## REQUIRED TASK
Please duplicate every line of the records below, copying each one character for character without any changes.

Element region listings

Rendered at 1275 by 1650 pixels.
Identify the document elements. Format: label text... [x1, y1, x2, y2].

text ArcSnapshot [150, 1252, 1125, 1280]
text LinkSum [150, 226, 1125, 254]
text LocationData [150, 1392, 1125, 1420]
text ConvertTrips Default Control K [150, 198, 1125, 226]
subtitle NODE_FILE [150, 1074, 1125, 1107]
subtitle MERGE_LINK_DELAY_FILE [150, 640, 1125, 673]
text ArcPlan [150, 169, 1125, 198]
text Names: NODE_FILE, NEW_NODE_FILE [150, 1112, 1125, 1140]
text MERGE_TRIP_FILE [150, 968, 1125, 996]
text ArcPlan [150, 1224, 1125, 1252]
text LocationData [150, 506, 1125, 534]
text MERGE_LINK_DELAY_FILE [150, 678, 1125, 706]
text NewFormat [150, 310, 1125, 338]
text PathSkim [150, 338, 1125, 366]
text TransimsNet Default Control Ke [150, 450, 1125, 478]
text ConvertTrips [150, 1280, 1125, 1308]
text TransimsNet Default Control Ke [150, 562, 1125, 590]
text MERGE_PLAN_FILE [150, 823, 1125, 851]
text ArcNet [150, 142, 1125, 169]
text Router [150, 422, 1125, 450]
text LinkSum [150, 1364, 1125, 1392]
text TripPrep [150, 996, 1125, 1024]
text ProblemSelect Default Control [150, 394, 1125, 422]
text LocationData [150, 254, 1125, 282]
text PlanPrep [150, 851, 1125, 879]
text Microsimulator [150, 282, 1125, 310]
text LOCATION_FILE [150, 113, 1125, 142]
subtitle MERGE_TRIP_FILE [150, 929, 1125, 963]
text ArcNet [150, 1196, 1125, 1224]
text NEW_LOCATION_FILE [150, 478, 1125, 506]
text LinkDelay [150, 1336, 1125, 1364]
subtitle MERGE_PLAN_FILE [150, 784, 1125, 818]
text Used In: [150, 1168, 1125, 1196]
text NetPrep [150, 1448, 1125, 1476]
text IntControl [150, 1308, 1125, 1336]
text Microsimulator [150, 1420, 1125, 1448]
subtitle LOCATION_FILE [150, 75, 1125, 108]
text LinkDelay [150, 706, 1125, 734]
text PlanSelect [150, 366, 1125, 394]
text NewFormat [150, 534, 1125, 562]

## FULL RESPONSE
Rendered at 1275 by 1650 pixels.
Identify the document elements. Format: label text... [x1, y1, x2, y2].

text ArcSnapshot [150, 1252, 1125, 1280]
text LinkSum [150, 226, 1125, 254]
text LocationData [150, 1392, 1125, 1420]
text ConvertTrips Default Control K [150, 198, 1125, 226]
subtitle NODE_FILE [150, 1074, 1125, 1107]
subtitle MERGE_LINK_DELAY_FILE [150, 640, 1125, 673]
text ArcPlan [150, 169, 1125, 198]
text Names: NODE_FILE, NEW_NODE_FILE [150, 1112, 1125, 1140]
text MERGE_TRIP_FILE [150, 968, 1125, 996]
text ArcPlan [150, 1224, 1125, 1252]
text LocationData [150, 506, 1125, 534]
text MERGE_LINK_DELAY_FILE [150, 678, 1125, 706]
text NewFormat [150, 310, 1125, 338]
text PathSkim [150, 338, 1125, 366]
text TransimsNet Default Control Ke [150, 450, 1125, 478]
text ConvertTrips [150, 1280, 1125, 1308]
text TransimsNet Default Control Ke [150, 562, 1125, 590]
text MERGE_PLAN_FILE [150, 823, 1125, 851]
text ArcNet [150, 142, 1125, 169]
text Router [150, 422, 1125, 450]
text LinkSum [150, 1364, 1125, 1392]
text TripPrep [150, 996, 1125, 1024]
text ProblemSelect Default Control [150, 394, 1125, 422]
text LocationData [150, 254, 1125, 282]
text PlanPrep [150, 851, 1125, 879]
text Microsimulator [150, 282, 1125, 310]
text LOCATION_FILE [150, 113, 1125, 142]
subtitle MERGE_TRIP_FILE [150, 929, 1125, 963]
text ArcNet [150, 1196, 1125, 1224]
text NEW_LOCATION_FILE [150, 478, 1125, 506]
text LinkDelay [150, 1336, 1125, 1364]
subtitle MERGE_PLAN_FILE [150, 784, 1125, 818]
text Used In: [150, 1168, 1125, 1196]
text NetPrep [150, 1448, 1125, 1476]
text IntControl [150, 1308, 1125, 1336]
text Microsimulator [150, 1420, 1125, 1448]
subtitle LOCATION_FILE [150, 75, 1125, 108]
text LinkDelay [150, 706, 1125, 734]
text PlanSelect [150, 366, 1125, 394]
text NewFormat [150, 534, 1125, 562]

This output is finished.